━━━━━ AVAILABLE DATA

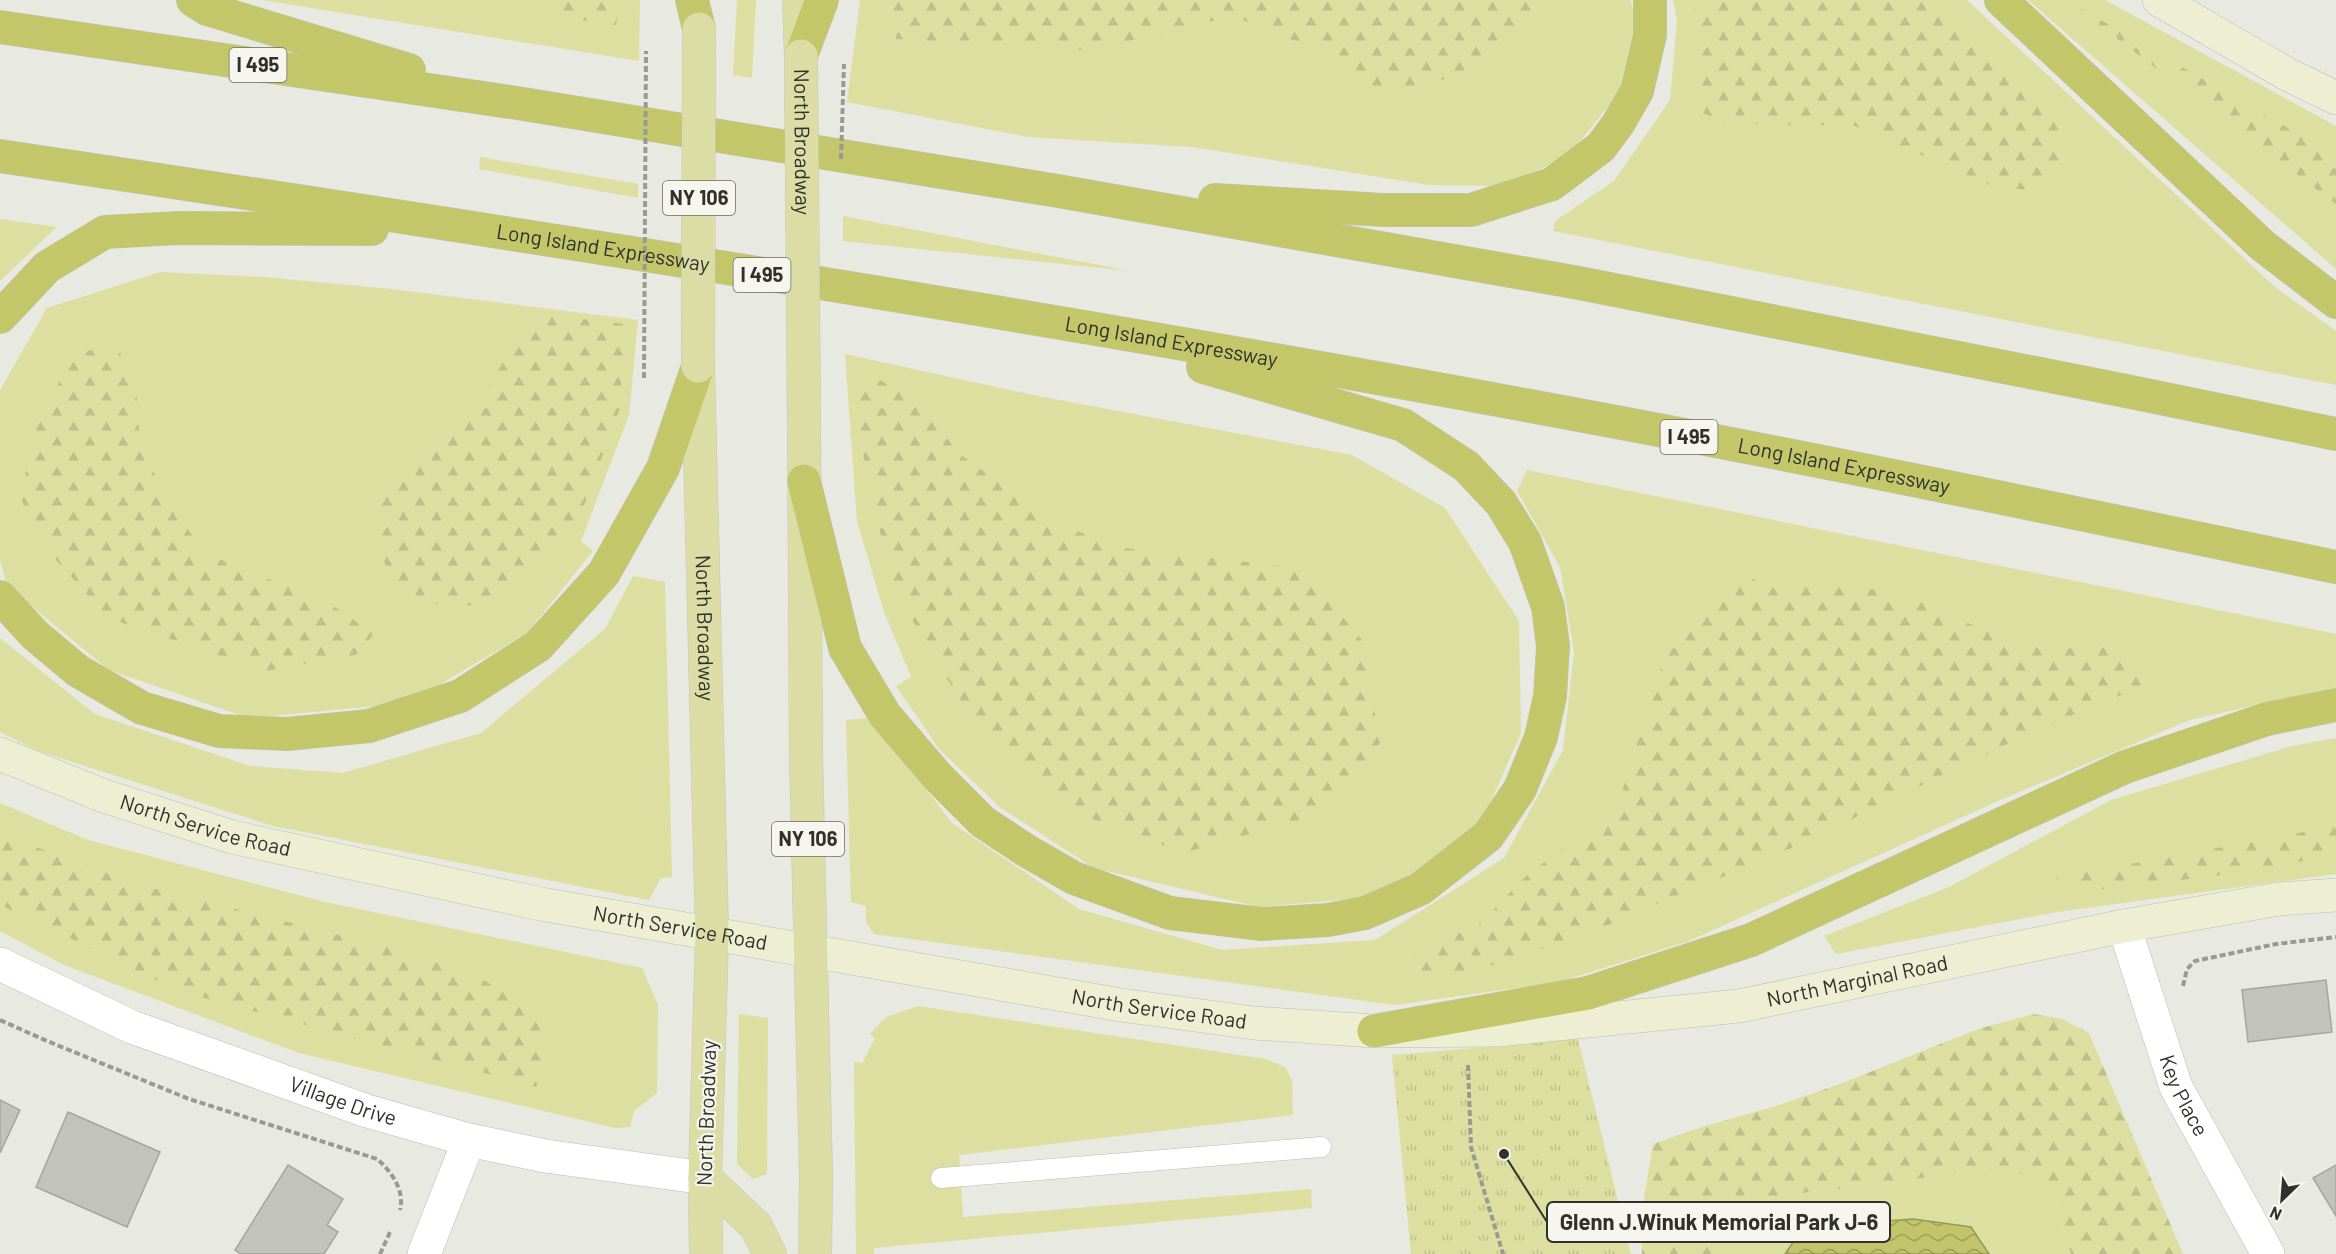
<svg xmlns="http://www.w3.org/2000/svg" width="2336" height="1254" font-family="Barlow,sans-serif">
	<style>
		.green { fill: #dcdf9f }
		.forest { fill: url(#forest-firs) }
		.park { fill: url(#park-tufts) }
		.water { fill: url(#water-waves); stroke: #969857; stroke-width: 1.5 }
		.building { fill: #c2c3bb; stroke: #a5a69f; stroke-width: 1.5 }
		.lines { fill: none; stroke-linecap: round; stroke-linejoin: round }
		.lane-casing { stroke: #bcbcb5; stroke-width: 21 }
		.street-casing { stroke: #bcbcb5; stroke-width: 34 }
		.secondary-casing { stroke: #bcbcb5; stroke-width: 34 }
		.primary-casing { stroke: #c5c5c4; stroke-width: 34 }
		.highway-casing { stroke: #c5c5c4; stroke-width: 34 }
		.path { stroke: #9a9a94; stroke-width: 4; stroke-dasharray: 6 3; stroke-linecap: butt }
		.lane { stroke: #fff; stroke-width: 20 }
		.street { stroke: #fff; stroke-width: 33 }
		.secondary { stroke: #edeed2; stroke-width: 33 }
		.primary { stroke: #dbdda5; stroke-width: 33 }
		.highway { stroke: #c3c669; stroke-width: 33 }
		.primary-bridge-casing { stroke: #c5c5c4; stroke-width: 34; stroke-linecap: butt }
		.path-bridge { stroke: #9a9a94; stroke-width: 4; stroke-dasharray: 6 3; stroke-linecap: butt }
		.primary-bridge { stroke: #dbdda5; stroke-width: 33 }
		.labels { text-anchor: middle; stroke-width: 4.5; stroke-linejoin: round; paint-order: stroke }
		.shield { fill: #f6f6ee; stroke: #6b6b67; stroke-width: 1.5 }
		.shield-label { font-size: 20px; font-weight: bold; fill: #30302d }
		.street-label { font-size: 21px; fill: #30302d; stroke: #f6f6ee }
		.leader { fill: none; stroke: #30302d; stroke-width: 2 }
		.callout-dot { fill: #30302d; stroke: #f6f6ee; stroke-width: 2 }
		.callout { fill: #f6f6ee; stroke: #30302d; stroke-width: 2 }
		.callout-label { font-size: 22px; text-anchor: middle; font-weight: bold; fill: #30302d }
	</style>
	<defs>
		<pattern id="forest-firs" width="22" height="20" patternUnits="userSpaceOnUse" patternTransform="scale(1.5)"><rect width="22" height="20" fill="#dcdf9f"/><path d="M5 1l3.5 6h-7zM16 11l3.5 6h-7z" fill="#bdc089"/></pattern>
		<pattern id="park-tufts" width="24" height="20" patternUnits="userSpaceOnUse" patternTransform="scale(1.5)"><rect width="24" height="20" fill="#dcdf9f"/><path d="M3 7l-1-3M5 7V3M7 7l1-3M15 17l-1-3M17 17v-4M19 17l1-3" fill="none" stroke="#bdc089"/></pattern>
		<pattern id="water-waves" width="16" height="10" patternUnits="userSpaceOnUse" patternTransform="scale(1.5)"><rect width="16" height="10" fill="#c1c469"/><path d="M0 5q4-4 8 0t8 0" fill="none" stroke="#9da057"/></pattern>
	</defs>
	<rect width="100%" height="100%" fill="#e8e9e1"/>
	<!-- green -->
	<path class="green" d="M262 0H640L639 61Z
		M737 0H756L752 78 733 75Z
		M860 0H1630L1636 18 1619 93 1567 157 1502 186 1429 185 1192 147 1028 137 847 102Z
		M1673 0H1967L2275 287 2336 331V385L1553 231 1555 221 1614 181 1670 100 1677 21Z
		M2028 0H2105L2336 126V269Z
		M480 157 638 184V198L479 169Z
		M843 216 1130 271 843 241Z
		M0 219 57 227 0 281Z
		M160 272 263 277 391 289 638 320 629 415 581 541 593 551 527 633 408 703 248 718 109 670 7 586 0 560V390L47 308Z
		M845 354 1038 396 1352 455 1445 508 1519 621 1521 733 1481 824 1386 896 1259 907 1094 868 1001 808 940 750 896 686 911 677 884 612 857 521Z
		M1527 470 2336 634V687L2190 720 1998 801 1689 941 1559 982 1395 1005 874 934 866 922V906L851 902 846 720 871 718 952 823 1079 909 1222 950 1375 940 1504 858 1563 750 1574 652 1560 567 1517 491Z
		M633 576 665 582 672 877 661 878 649 900 273 826 38 751 0 732V638L95 714 250 766 343 773 481 733 605 629Z
		M2336 738V874L2057 912 1836 954 1824 936 1949 887 2111 800 2292 746Z
		M0 803 88 840 325 902 642 968 658 1005 657 1093 634 1111 630 1127 615 1128 299 1053 64 965 0 931Z
		M918 1006 1266 1059 1285 1067 1292 1080 1293 1115 959 1155 963 1217 1311 1189 1312 1208 874 1248V1254H856L854 1062 862 1063 875 1038 870 1034 886 1017Z
		M739 1014 768 1018 767 1174 753 1179 737 1164Z
		M2002 1166 2052 1187 2071 1254H1723L1755 1198 1870 1186Z"/>
	<!-- forest -->
	<path class="forest" d="M544 0H621L616 25 575 19Z
		M888 0H1532L1536 11 1457 76 1385 94 1325 53 1233 16 1091 50 896 39Z
		M1693 0H1938L2055 112 2065 167 2037 191 1992 186 1855 126 1724 123 1701 112 1702 53Z
		M2066 0 2307 139 2336 151V204Z
		M532 313 624 324 620 408 580 517 514 591 464 607 422 602 388 571 375 539V505L482 398Z
		M101 346 120 353 136 383 140 450 202 552 329 603 374 634 356 655 266 671 108 618 32 533 22 500 30 442 65 370 81 354Z
		M880 380 925 407 957 452 1057 524 1125 548 1301 568 1362 640 1380 743 1324 813 1184 853 1058 806 967 712 892 586 857 427 859 394Z
		M1740 573 1780 591 1840 581 1925 603 2009 642 2115 648 2143 686 2032 732 1794 847 1584 935 1469 972 1393 974 1422 948 1478 926 1528 874 1616 811 1671 636Z
		M2336 826V853L2264 870 2078 892 2055 878Z
		M0 834 140 885 395 949 479 977 537 1014 552 1060 536 1087 182 992 0 905Z
		M2034 1014 2062 1019 2089 1033 2183 1254H2071L2052 1187 2002 1166 1870 1186 1755 1198 1723 1254H1642L1641 1218 1653 1144 1702 1127 1773 1107 1840 1084 1978 1029Z"/>
	<!-- park -->
	<path class="park" d="M1578 1039 1631 1254H1411L1392 1055Z"/>
	<!-- water -->
	<path class="water" d="M1913 1219 1971 1227 1989 1254H1785L1796 1238 1847 1224Z"/>
	<!-- building -->
	<path class="building" d="M2326 980 2332 1032 2248 1042 2242 990Z
		M0 1100 20 1110 0 1153Z
		M68 1112 160 1152 127 1227 36 1187Z
		M288 1165 343 1199 327 1225 338 1232 324 1254H241L235 1250Z
		M2336 1165V1216L2313 1178Z"/>
	<g class="lines">
		<!-- lane casing -->
		<g class="lane-casing">
			<path id="lane" d="M941 1178 1321 1147"/>
		</g>
		<!-- street casing -->
		<g class="street-casing">
			<g id="street">
				<path id="s1" d="M2124 926 2176 1087 2268 1254"/>
				<path id="s2" d="M0 964 132 1027 367 1111 469 1140 545 1156 705 1178"/>
				<path d="M424 1254 469 1140"/>
			</g>
		</g>
		<!-- secondary casing -->
		<g class="secondary-casing">
			<g id="secondary">
				<path d="M2159 0 2287 74 2336 98"/>
				<path id="s3" d="M0 754 104 796 232 837 541 904 1121 1005 1254 1023 1374 1031 1498 1030 1739 1006 2124 926 2279 899 2336 895"/>
			</g>
		</g>
		<!-- primary casing -->
		<g class="primary-casing">
			<g id="primary">
				<path d="M799 0 801 56"/>
				<path id="s4" d="M698 368 712 935 705 1178 706 1254"/>
				<path d="M804 423 806 757 816 1177 815 1254"/>
				<path d="M705 1178 756 1226 770 1254"/>
			</g>
		</g>
		<!-- highway casing -->
		<g class="highway-casing">
			<g id="highway">
				<path d="M193 0 207 9 409 70"/>
				<path d="M692 0 699 29"/>
				<path d="M2001 0 2262 245 2336 302"/>
				<path d="M0 27 517 103 1058 191 1579 283 2121 390 2336 434"/>
				<path d="M801 56 822 0"/>
				<path id="s5" d="M0 156C515 233 1029 313 1541 408 1807 457 2072 512 2336 567"/>
				<path d="M1215 200 1384 210H1471L1552 184 1601 147 1618 124 1637 91 1650 35V0"/>
				<path d="M0 317 47 267 105 232 179 228 372 229"/>
				<path d="M804 481 845 648 885 715 938 777 983 822 1027 851 1074 878 1170 913 1262 924 1328 920 1365 913 1420 889 1488 836 1520 789 1541 737 1550 696 1553 646 1548 607 1525 542 1501 503 1466 466 1403 425 1203 367"/>
				<path d="M0 597 35 635 78 671 142 708 219 731 287 734 369 726 460 696 538 646 604 573 663 468 698 366"/>
				<path d="M1374 1031 1588 993 1751 940 2125 767 2267 719 2336 705"/>
			</g>
		</g>
		<!-- path -->
		<path class="path" d="M2183 986 2187 969 2195 961 2276 944 2336 937
			M0 1020 47 1041 189 1099 377 1159C391 1171 405 1190 400 1210
			M1468 1065 1471 1147 1503 1254
			M380 1254 391 1230"/>
		<!-- lane -->
		<use href="#lane" class="lane"/>
		<!-- street -->
		<use href="#street" class="street"/>
		<!-- secondary -->
		<use href="#secondary" class="secondary"/>
		<!-- primary -->
		<use href="#primary" class="primary"/>
		<!-- highway -->
		<use href="#highway" class="highway"/>
		<!-- primary-bridge casing -->
		<g class="primary-bridge-casing">
			<g id="primary-bridge">
				<path id="s6" d="M801 56 804 423"/>
				<path d="M698 366 699 29"/>
			</g>
		</g>
		<!-- path-bridge -->
		<path class="path-bridge" d="M841 159 844 64
			M644 378 646 51"/>
		<!-- primary-bridge -->
		<use href="#primary-bridge" class="primary-bridge"/>
	</g>
	<g class="labels">
		<!-- shield labels -->
		<g class="shield">
			<rect x="229.5" y="48" width="57" height="34" rx="4.5"/>
			<rect x="663" y="181" width="72" height="34" rx="4.5"/>
			<rect x="733.5" y="258" width="57" height="34" rx="4.5"/>
			<rect x="1660.5" y="420" width="57" height="34" rx="4.5"/>
			<rect x="772" y="822" width="72" height="34" rx="4.5"/>
		</g>
		<g class="shield-label">
			<text x="258" y="72">I 495</text>
			<text x="699" y="205">NY 106</text>
			<text x="762" y="282">I 495</text>
			<text x="1689" y="444">I 495</text>
			<text x="808" y="846">NY 106</text>
		</g>
		<!-- street labels -->
		<g class="street-label">
			<text dy="7" stroke="none"><textPath href="#s6" startOffset="86">North Broadway</textPath></text>
			<text dy="7" stroke="none"><textPath href="#s5" startOffset="610">Long Island Expressway</textPath></text>
			<text dy="7" stroke="none"><textPath href="#s5" startOffset="1186">Long Island Expressway</textPath></text>
			<text dy="7" stroke="none"><textPath href="#s5" startOffset="1870">Long Island Expressway</textPath></text>
			<text dy="7" stroke="none"><textPath href="#s4" startOffset="260">North Broadway</textPath></text>
			<text dy="7" stroke="none"><textPath href="#s3" startOffset="218">North Service Road</textPath></text>
			<text dy="7" stroke="none"><textPath href="#s3" startOffset="704">North Service Road</textPath></text>
			<text dy="7" stroke="none"><textPath href="#s3" startOffset="1893">North Marginal Road</textPath></text>
			<text dy="7" stroke="none"><textPath href="#s3" startOffset="1190">North Service Road</textPath></text>
			<text dy="7" stroke="none"><textPath href="#s1" startOffset="180">Key Place</textPath></text>
			<text dy="7" stroke="none"><textPath href="#s2" startOffset="370">Village Drive</textPath></text>
			<text transform="translate(707 1113) rotate(-88)" y="7">North Broadway</text>
		</g>
	</g>
	<!-- callouts -->
	<path class="leader" d="M1504 1154L1547 1222"/>
	<circle class="callout-dot" cx="1504" cy="1154" r="6"/>
	<rect class="callout" x="1547" y="1202" width="343" height="40" rx="6"/>
	<g class="callout-label">
		<text x="1719" y="1230">Glenn J.Winuk Memorial Park J-6</text>
	</g>
	<!-- north arrow -->
	<g transform="translate(2282 1200) rotate(205)" stroke="#f6f6ee" stroke-width="4.5" paint-order="stroke">
	<path d="M0-4.5L10 22L0 15L-10 22Z" fill="#30302d"/>
	<text y="-9" font-size="16" font-weight="bold" text-anchor="middle" fill="#30302d">N</text>
	</g>
</svg>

━━━━━━━━━━

> TASK TO COMPLETE: Only a number belongs in the answer: state how many lines of the entries above hold "Service".

> ANSWER: 3